The right one tomorrow will do for a start, but it's League wins he wants, not Cup runs. He's a good man. I hope he gets them.

Paul Hart the life and times

1953: Born 4 May, Manchester.

1969: Joins Stockport County as a 16-year-old.

1970: Makes Hatters debut.

1973: Moves to Blackpool for £30,000.

1978: £300,000 move to Leeds United. Makes 229 appearances.

1983: Brian Clough signs Hart for Nottingham Forest for £80,000.

1985: Transferred to Sheffield Wednesday.

1986: Moves to Birmingham City where he suffers a broken leg on his debut. It is his only appearance for the Blues.

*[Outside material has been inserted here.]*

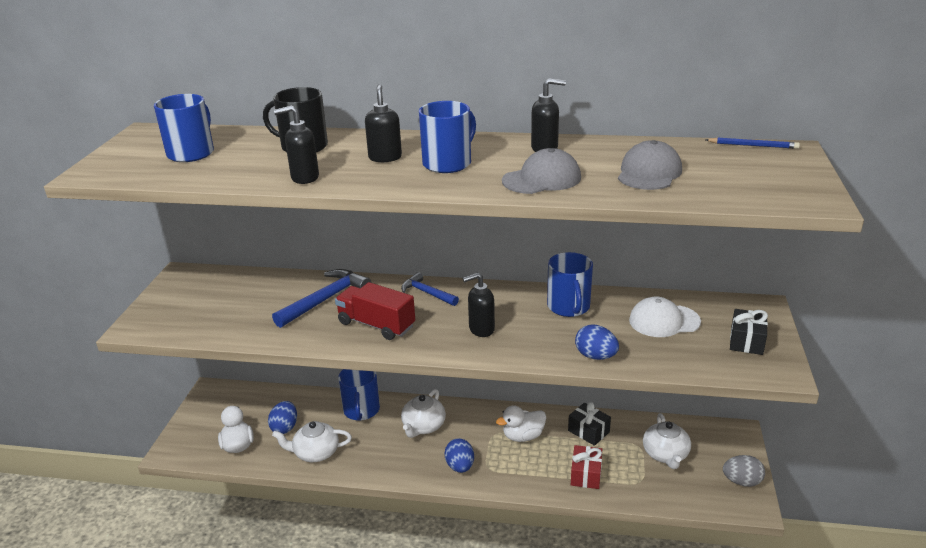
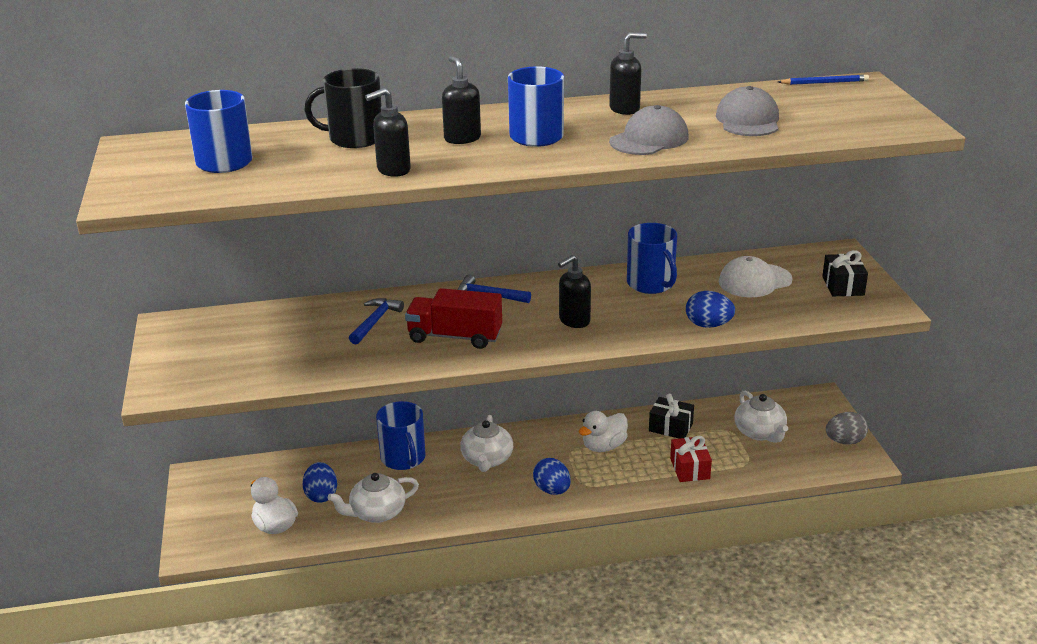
camera: 20 degrees left, 0 degrees up
(326, 299) = (375, 321): blue hammer -> blue hammer, size x0.63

1987: Sold for £15,000 to Notts County, where he becomes the player-coach. Retires 23 games later at end of the 1987-88 season.

1988: First job as a manager, at Chesterfield.

1991: Leaves Spireites and starts sandwich business before Clough rescues him from obscurity and appoints him youth squad coach at Forest.

1992: Hart returns to Leeds as the youth coach under the manager Howard Wilkinson. Hart develops Harry Kewell and Jonathan Woodgate among others as his sides win the FA Youth Cup in 1993 and 1997.

1997: Hart returns to Forest to oversee launch of Forest's academy and develops players such as Jermaine Jenas and David Prutton.

2001: Appointed Forest manager.

2002-03: Forest finish sixth in First Division but go out of the play-offs in the semi-final defeat to Sheffield United.